• _INSTRUCTIONS TO FOLLOW_
Each of the entries below needs to be given again exactly.

Document structure recognition data

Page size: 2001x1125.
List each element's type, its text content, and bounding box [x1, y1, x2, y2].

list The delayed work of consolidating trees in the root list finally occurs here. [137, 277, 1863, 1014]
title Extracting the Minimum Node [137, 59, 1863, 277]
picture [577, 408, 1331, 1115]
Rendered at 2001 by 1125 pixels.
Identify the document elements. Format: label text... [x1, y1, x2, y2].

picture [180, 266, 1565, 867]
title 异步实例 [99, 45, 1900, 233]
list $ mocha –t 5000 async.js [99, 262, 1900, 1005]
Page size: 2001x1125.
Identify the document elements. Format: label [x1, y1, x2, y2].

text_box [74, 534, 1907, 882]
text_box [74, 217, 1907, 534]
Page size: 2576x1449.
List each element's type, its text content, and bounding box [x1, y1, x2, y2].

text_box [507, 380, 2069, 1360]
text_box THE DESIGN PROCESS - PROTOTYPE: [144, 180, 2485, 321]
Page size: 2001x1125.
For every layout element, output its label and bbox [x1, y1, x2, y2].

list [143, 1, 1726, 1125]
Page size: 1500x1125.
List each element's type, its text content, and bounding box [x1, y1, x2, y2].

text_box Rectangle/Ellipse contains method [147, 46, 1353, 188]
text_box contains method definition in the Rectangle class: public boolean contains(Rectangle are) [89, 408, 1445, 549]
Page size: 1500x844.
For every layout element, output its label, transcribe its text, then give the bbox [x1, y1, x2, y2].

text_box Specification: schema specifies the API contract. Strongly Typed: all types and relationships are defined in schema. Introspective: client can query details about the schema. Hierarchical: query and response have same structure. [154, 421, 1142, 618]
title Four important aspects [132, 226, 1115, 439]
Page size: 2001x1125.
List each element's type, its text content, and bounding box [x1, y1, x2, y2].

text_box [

• _SOLVED EXERCISE_
Page size: 2001x1125.
List each element's type, its text content, and bounding box [x1, y1, x2, y2].

list The delayed work of consolidating trees in the root list finally occurs here. [137, 277, 1863, 1014]
title Extracting the Minimum Node [137, 59, 1863, 277]
picture [577, 408, 1331, 1115]
Rendered at 2001 by 1125 pixels.
Identify the document elements. Format: label text... [x1, y1, x2, y2].

picture [180, 266, 1565, 867]
title 异步实例 [99, 45, 1900, 233]
list $ mocha –t 5000 async.js [99, 262, 1900, 1005]
Page size: 2001x1125.
Identify the document elements. Format: label [x1, y1, x2, y2].

text_box [74, 534, 1907, 882]
text_box [74, 217, 1907, 534]
Page size: 2576x1449.
List each element's type, its text content, and bounding box [x1, y1, x2, y2].

text_box [507, 380, 2069, 1360]
text_box THE DESIGN PROCESS - PROTOTYPE: [144, 180, 2485, 321]
Page size: 2001x1125.
For every layout element, output its label and bbox [x1, y1, x2, y2].

list [143, 1, 1726, 1125]
Page size: 1500x1125.
List each element's type, its text content, and bounding box [x1, y1, x2, y2].

text_box Rectangle/Ellipse contains method [147, 46, 1353, 188]
text_box contains method definition in the Rectangle class: public boolean contains(Rectangle are) [89, 408, 1445, 549]
Page size: 1500x844.
For every layout element, output its label, transcribe its text, then give the bbox [x1, y1, x2, y2].

text_box Specification: schema specifies the API contract. Strongly Typed: all types and relationships are defined in schema. Introspective: client can query details about the schema. Hierarchical: query and response have same structure. [154, 421, 1142, 618]
title Four important aspects [132, 226, 1115, 439]
Page size: 2001x1125.
List each element's type, its text content, and bounding box [x1, y1, x2, y2].

text_box [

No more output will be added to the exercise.